I immediately recognize the bureaucratic inertia that exists in Mr. Watanabe’s Department of Public Affairs, the inertia that leads so often to a “no.” I don’t want to over-sharpen my tool here and blunt it on the first rock (or cut myself). I am not talking about the Washington Office, the Regional Office, the State Office; I am talking about myself. It won’t do to wish that someone else was like Mr. Watanabe, or that “no” wasn’t so often someone else’s logical, inevitable answer.
I already know people like Mr. Watanabe, people who have been like Mr. Watanabe for years. My hope is that I can find it in myself to be like Watanabe, and stay like that, unlike the bureaucrats in the film who lose their conviction when the rice wine is out of their systems. I truly believe the power of many Watanabe types acting together is not simply additive but exponential.
With all of that said, I don’t pretend to believe that the Sierra Nevada (my home range) will keep its forests intact just because some really dedicated people tried really hard to restore fire to an ecosystem that needs it so badly it binges on the stuff every summer. The important thing is that what I believe may or may not happen doesn’t matter. I know of no other solution on offer that can get the outcome I want. So, until the Sierra forests don’t need fire, or there aren’t any Sierra forests left, I have to develop this practice of hope.

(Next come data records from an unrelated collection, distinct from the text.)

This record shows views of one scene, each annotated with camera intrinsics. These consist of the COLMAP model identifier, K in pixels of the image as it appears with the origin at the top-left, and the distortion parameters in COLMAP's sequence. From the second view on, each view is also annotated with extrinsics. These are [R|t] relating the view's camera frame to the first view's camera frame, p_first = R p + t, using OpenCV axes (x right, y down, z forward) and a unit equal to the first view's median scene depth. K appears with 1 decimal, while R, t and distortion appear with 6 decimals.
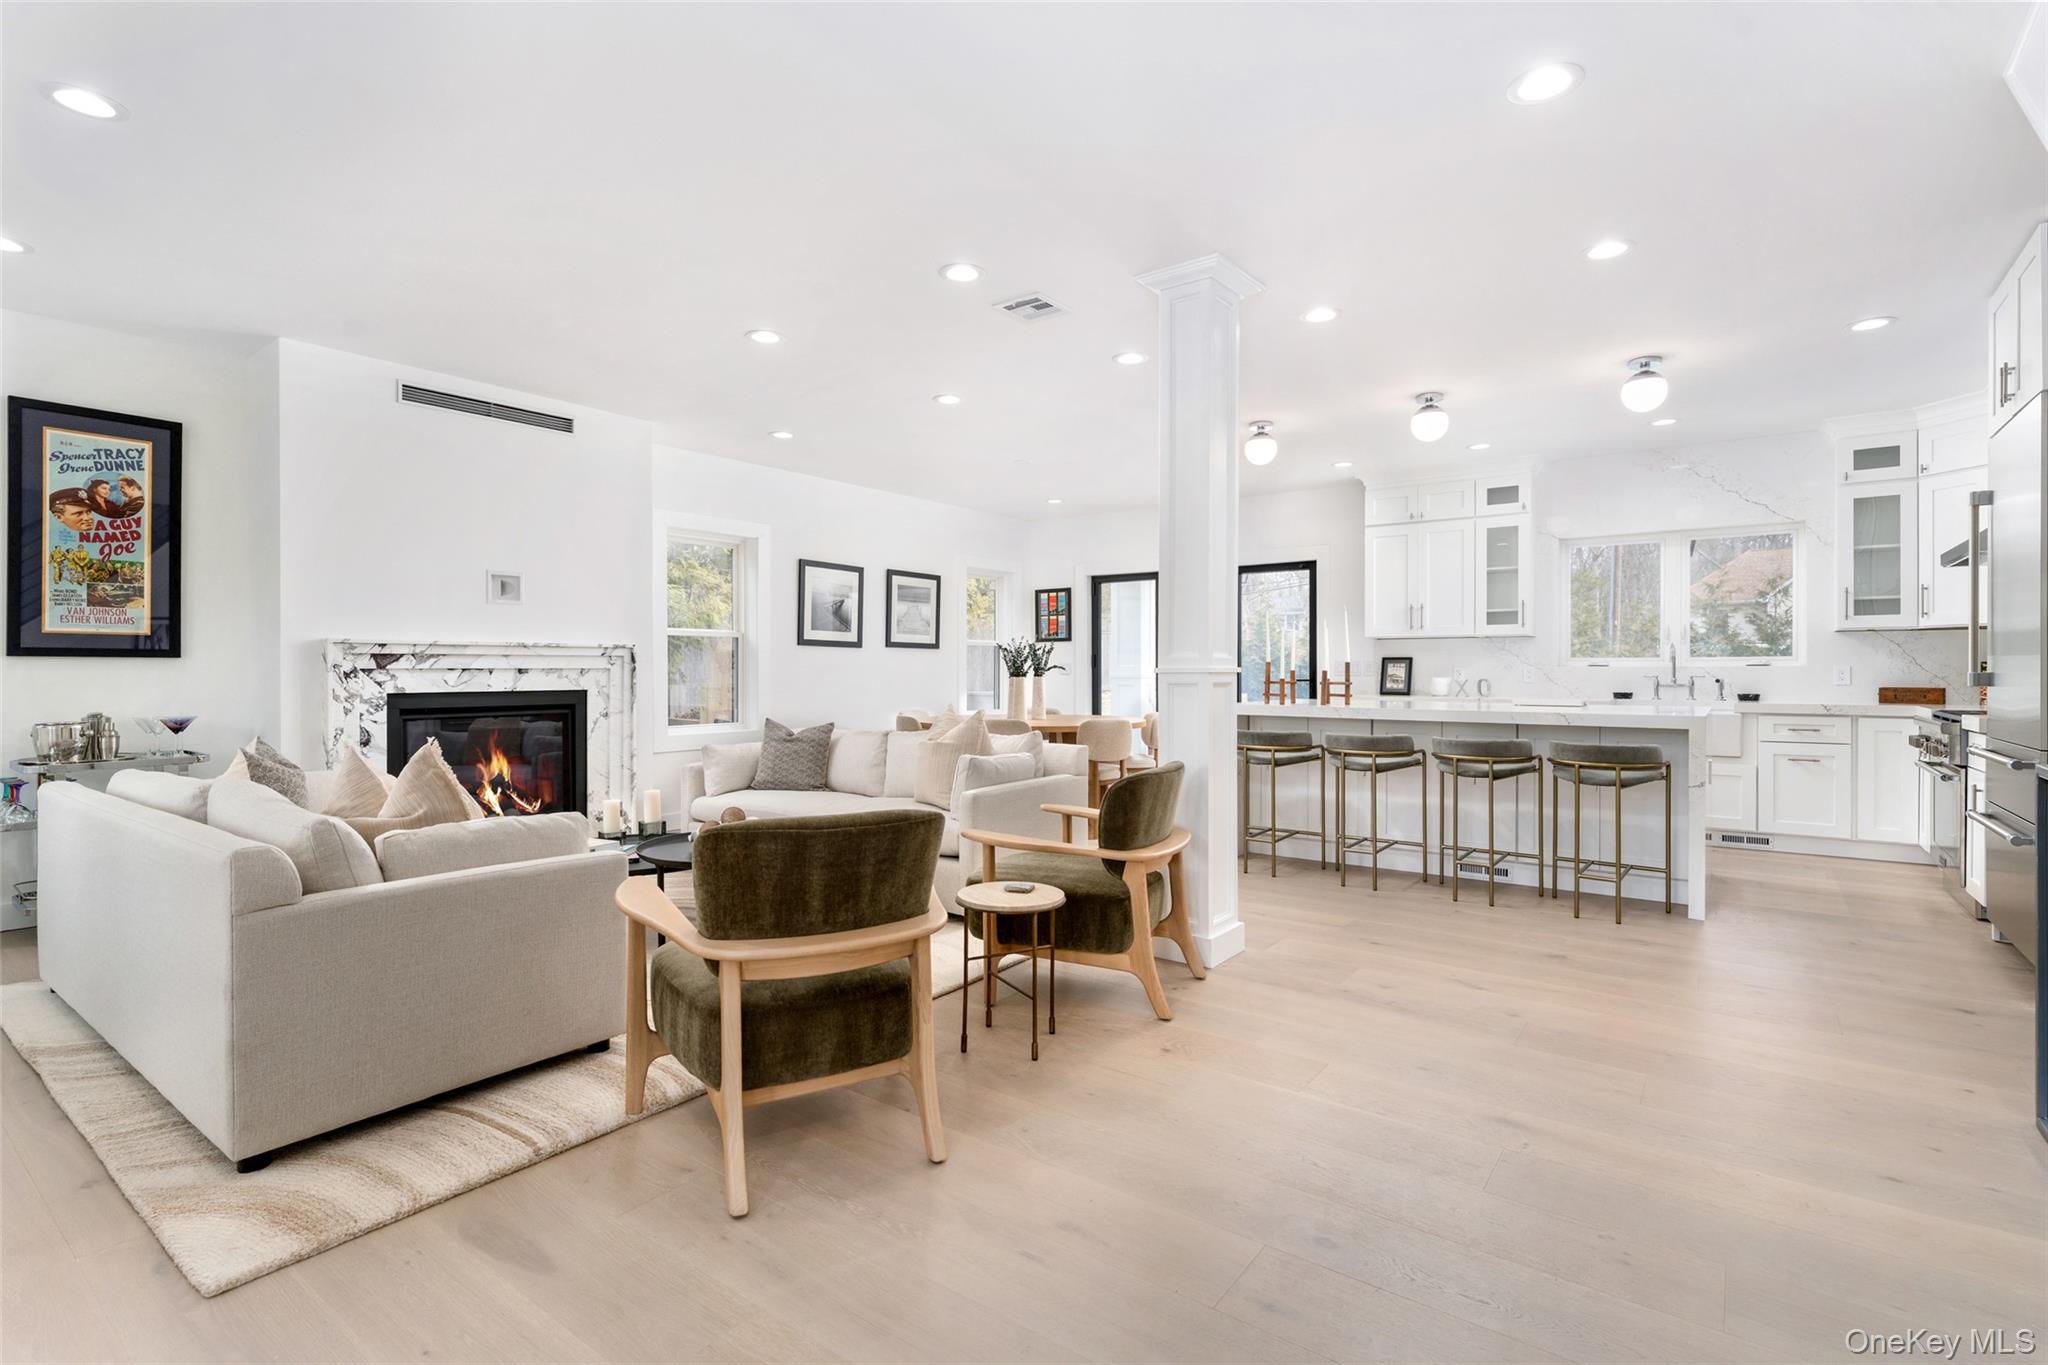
lens RADIAL K [[957.0, 0, 1016.9], [0, 957.0, 670.8], [0, 0, 1]] dist [-0.003196, 0.000457]
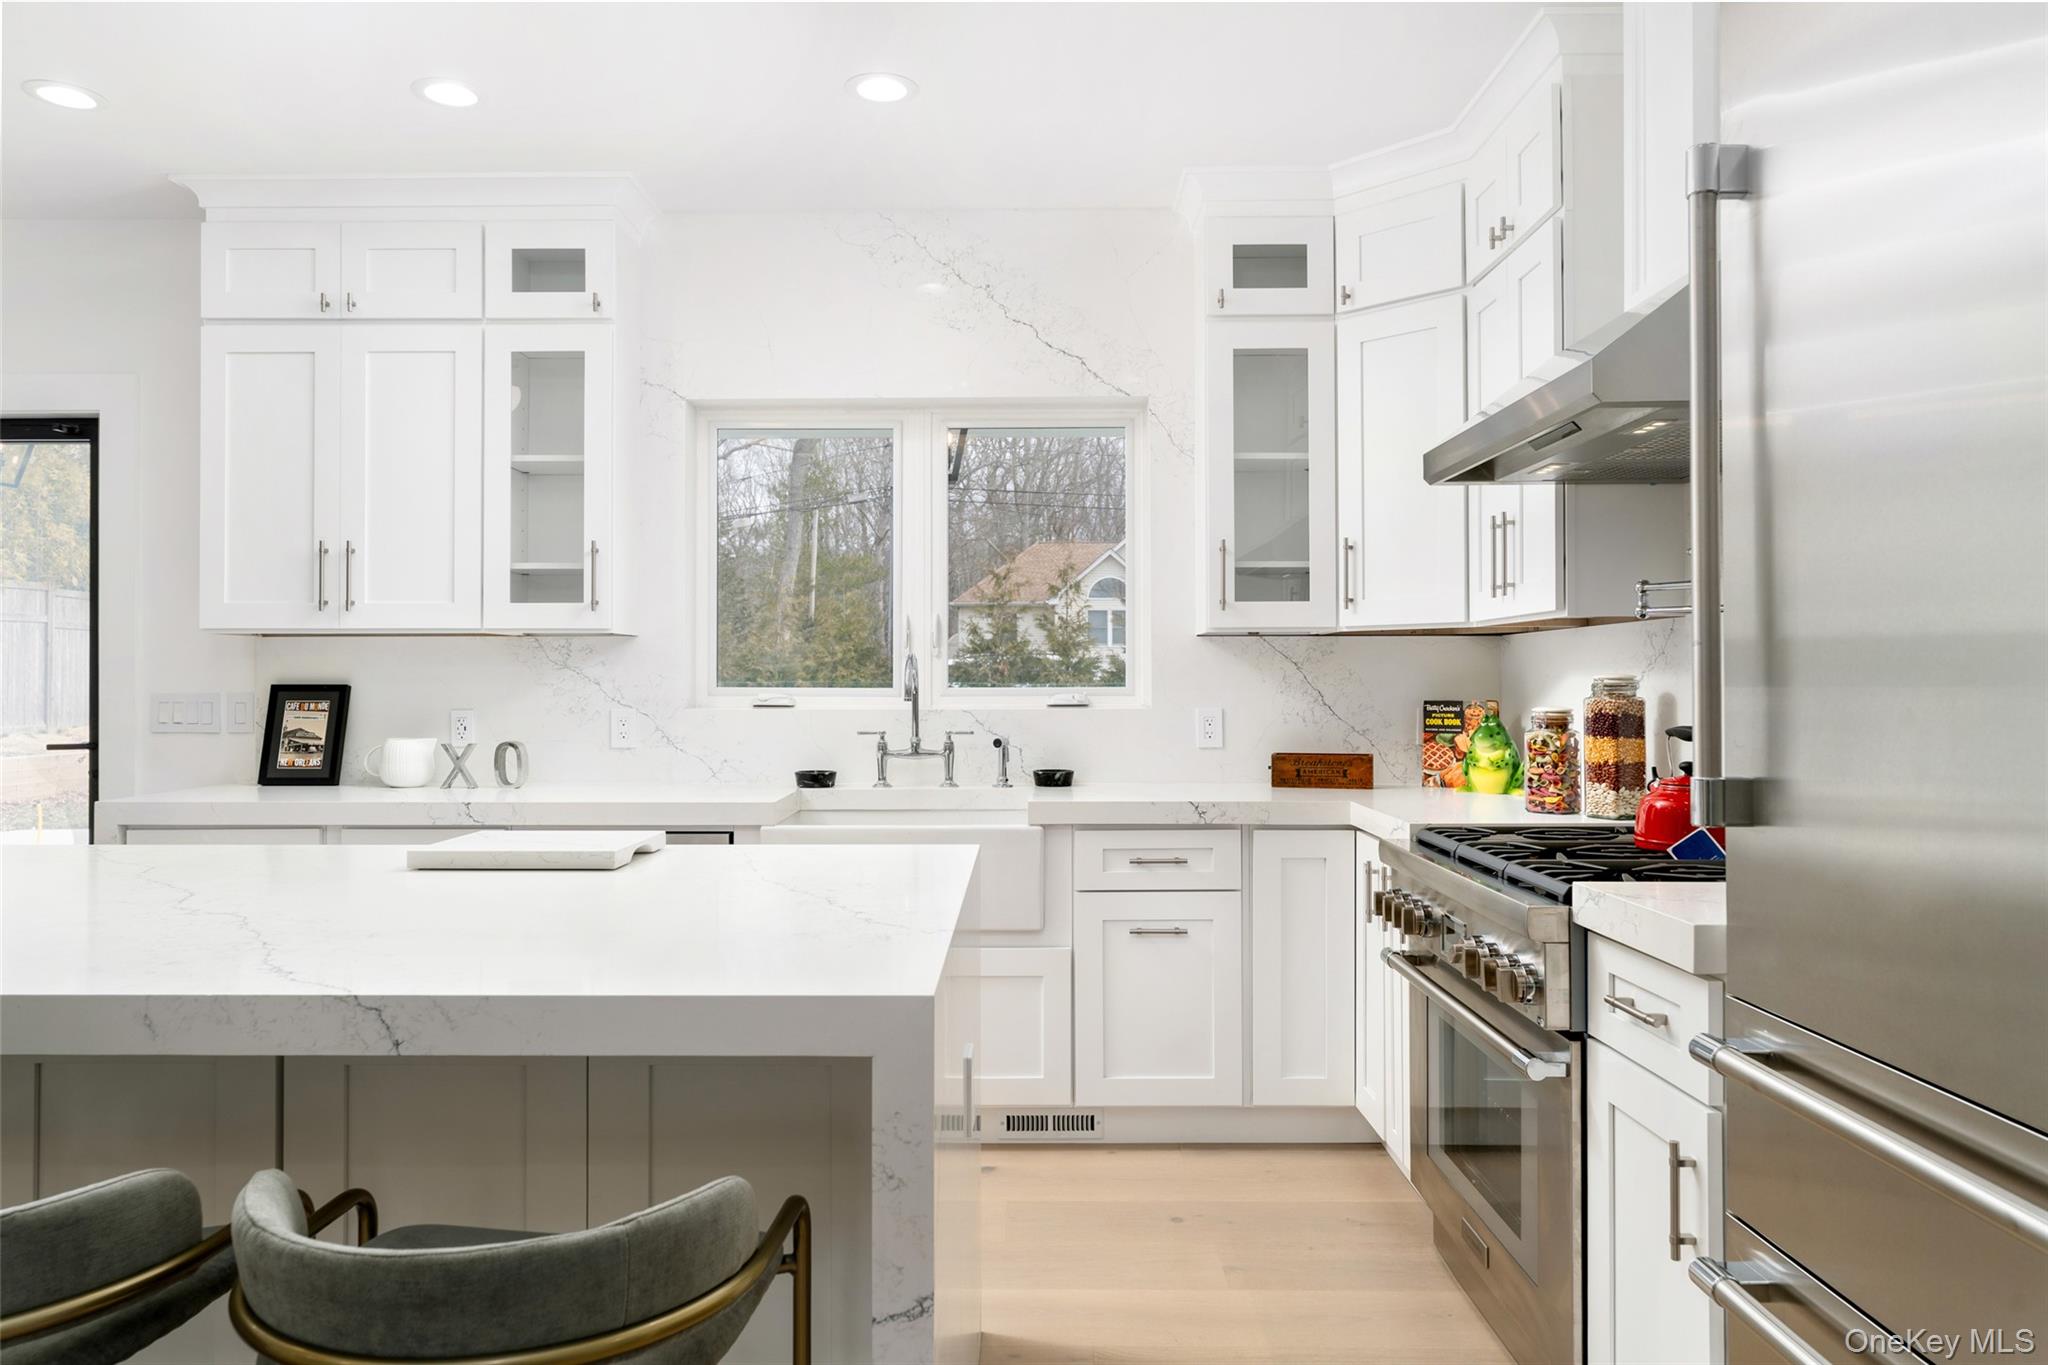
lens RADIAL K [[1357.6, 0, 1023.0], [0, 1357.6, 679.4], [0, 0, 1]] dist [0.000228, -0.000273]
pose [[0.799330, 0.000411, 0.600893, 0.354406], [0.002320, 0.999990, -0.003770, -0.015850], [-0.600888, 0.004407, 0.799321, 0.475902]]
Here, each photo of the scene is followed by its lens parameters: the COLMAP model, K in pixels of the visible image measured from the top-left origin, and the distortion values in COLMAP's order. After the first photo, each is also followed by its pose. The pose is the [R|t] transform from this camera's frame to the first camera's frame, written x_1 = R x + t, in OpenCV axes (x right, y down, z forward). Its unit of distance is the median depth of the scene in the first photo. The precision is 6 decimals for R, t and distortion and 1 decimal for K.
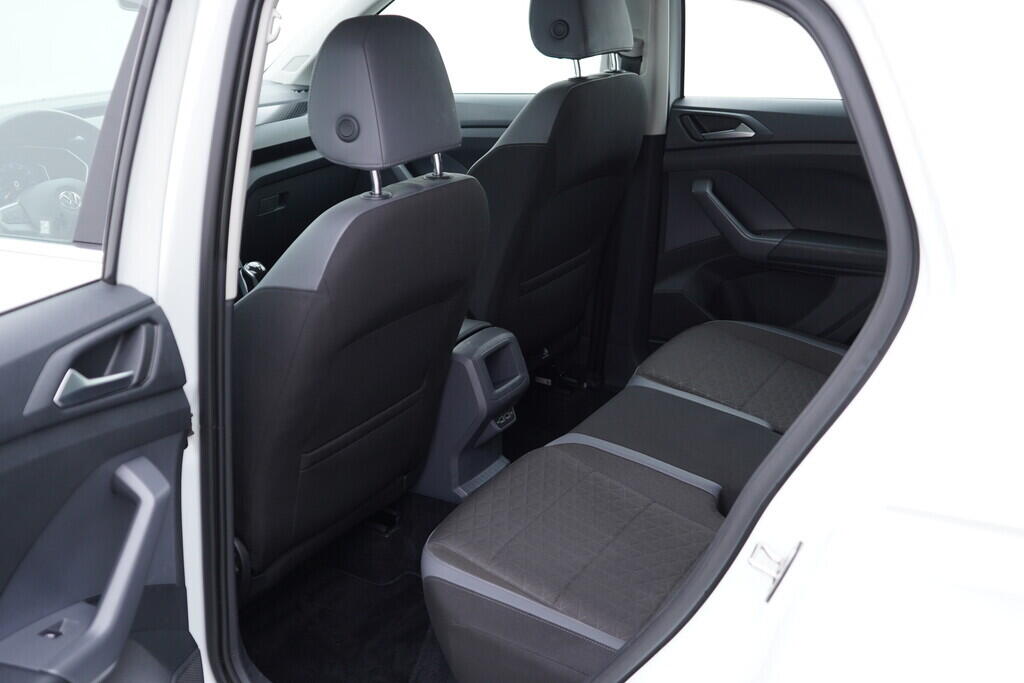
lens RADIAL K [[1050.0, 0, 513.7], [0, 1050.0, 342.7], [0, 0, 1]] dist [-0.002241, 0.000000]
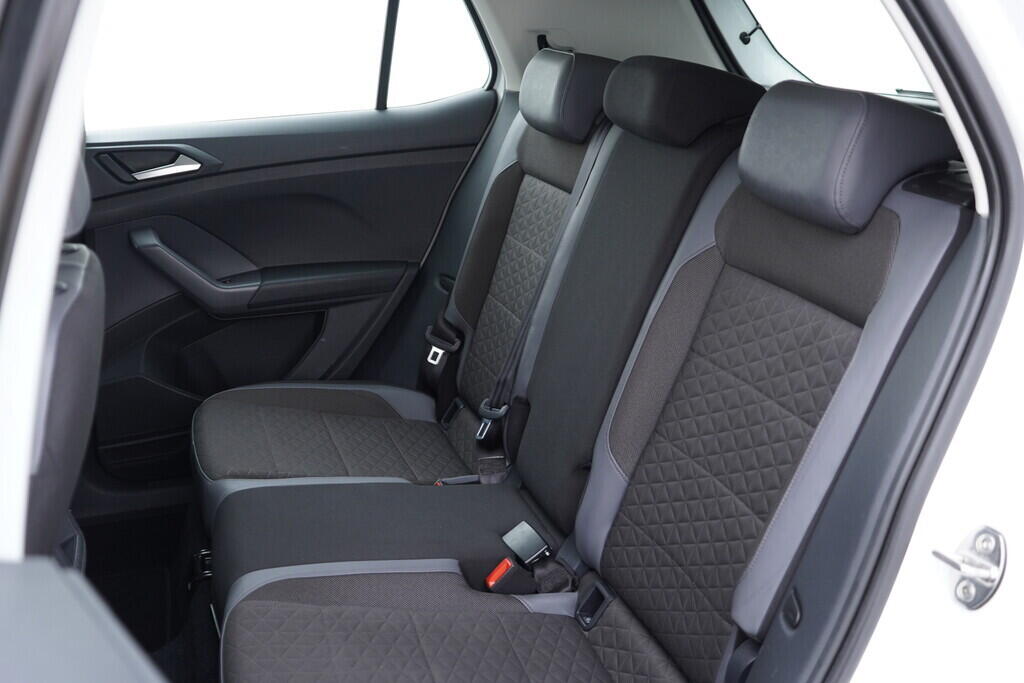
lens RADIAL K [[1050.0, 0, 515.1], [0, 1050.0, 346.7], [0, 0, 1]] dist [-0.002241, 0.000000]
pose [[0.654195, -0.231766, 0.719940, -0.239357], [0.265960, 0.961591, 0.067887, -0.050159], [-0.708022, 0.147064, 0.690708, 0.265427]]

When the Sun Rises Tomorrow . . .
Too often I find myself short-circuiting an optimistic thought with a negative (my brain says “realistic”) interruption. It is the voice that says, “that may be nice to think about, but this organization will never be able to do that.” A strain of our culture has elevated fatalism to a place next to wisdom, and made it synonymous with realism. To me, realism is understanding what needs to change and acknowledging the barriers to change. This is quite different than accepting that nothing can change, that the status quo is immutable, and that all hope is false hope. What solace will it be to know that, when what I greatly feared does come to pass, I had already given up? Will being right matter to me then?
In this practice of hoping, perhaps I will be shown to have been a fool. I don’t think being proven right by history is a laudable goal when it comes from assuming the worst outcome. In critical moments in Ikiru, Mr. Watanabe sings a Japanese love song popular in the 1910s. Kurosawa directed the actor Takashi Shimura to “sing the song as if you are a stranger in a world where nobody believes you exist.” Watanabe sings this song on his last night on earth, sitting in a swing in the park that he fought to make a reality.
The most reliable, though by no means the flashiest, hope I can find is the hope that comes from knowing that when the sun rises tomorrow it is another chance to try again. Perhaps that sunrise will be blocked by palls of smoke from uncontrollable forest fires. Still, I can drag myself out of bed and to work, even while I mourn what is being lost. I can have hope in the fact that the future is unknown and unknowable.
Whatever you have committed yourself to this year to improve yourself—or your family, or your community—I wish you luck in finding a practice of hope that helps you every day, whatever comes.